An Oxfam study looked at Vietnamese garment workers’ wages and living conditions, unveiling how 99% of Vietnamese garment workers that were studied earn below Asia’s living wage rate proposed by the Asian Floor Wage, and 74% of them earn below the global living wage proposed by the Global Living Wage Coalition.
But there is good news here, too:
NGO FairWear recently launched a Workplace Education Programme (WEP) in Vietnam, which conducts factory training sessions in factories across the country. These sessions are focused on raising awareness of workers’ rights and strengthening communication between workers and management. They also have a local audit team in Ho Chi Minh City and Hanoi and a complaints handler based in Hanoi.
This help is much needed, because although Vietnam is very compliant in terms of not using child, prison, or forced labour, it doesn’t provide much help in terms of worker’s unions. With a boost from the likes of FairWear and other NGOs, and with the EU keeping a close eye on its new trading partner, it seems Vietnam is one of the most ethical places to produce clothing in the developing world.
The takeaway: While no place has a perfect labour record, as we can see, there’s plenty of hope for this country in terms of producing ethically made clothing.
Cambodia is part of the EU’s “Everything But Arms” (EBA) trade programme, which allows the world’s least-developed countries to export most goods to the EU free of duties.
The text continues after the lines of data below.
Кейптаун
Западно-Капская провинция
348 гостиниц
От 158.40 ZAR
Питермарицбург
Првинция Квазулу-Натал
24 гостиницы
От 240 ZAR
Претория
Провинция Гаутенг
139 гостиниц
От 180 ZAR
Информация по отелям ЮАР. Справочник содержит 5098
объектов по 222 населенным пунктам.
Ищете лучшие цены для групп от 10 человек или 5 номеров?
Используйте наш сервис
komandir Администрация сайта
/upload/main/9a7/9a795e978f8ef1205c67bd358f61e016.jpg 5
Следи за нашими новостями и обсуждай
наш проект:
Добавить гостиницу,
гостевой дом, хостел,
As a result, it exports a lot of clothing to Europe, and the minimum wage for Cambodian garment workers has more than doubled in recent years: in 2013 it was $80 per month and now it is $170.
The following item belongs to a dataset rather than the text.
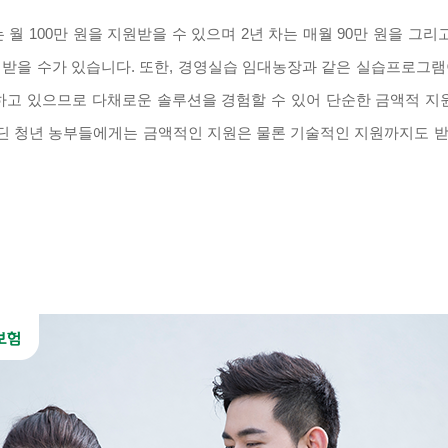
 월 100만 원을 지원받을 수 있으며 2년 차는 매월 90만 원을 그리고
받을 수가 있습니다. 또한, 경영실습 임대농장과 같은 실습프로그
하고 있으므로 다채로운 솔루션을 경험할 수 있어 단순한 금액적 지
딘 청년 농부들에게는 금액적인 지원은 물론 기술적인 지원까지도 받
But working conditions are not great, to say the least, and fifty garment workers in Phnom Penh have documented the harrowing plight they endure making clothes in a series of self-shot films. Furthermore, just a year ago, garment workers here urged H&M to deliver living wage after the Fair Living Wage Summit.
Another aspect that was brought in the forefront during the Business of Women at Work Forum this year is how the mistreatment of workers actually impairs production. Garment workers in Cambodia are 90% women, who constantly have to defy threats, violence, social oppression and sexual harassment. This kind of abuse urges them to call in sick or resign, reducing productivity. As a consequence, factories have to hire more staff, causing an indirect cost to the garment industry of up to $89 million per year.
The good news is that in September 2019, Cambodia raised the legal minimum wage for workers in 2020 in its textiles and footwear industry to US$190 (5,800 baht) per month, an increase of 4.4%. And why did they do so? It was thanks to pressure from the European Union over its human rights and political record.
The takeaway: Consumer and political pressure has worked to improve life for labourers in this nation.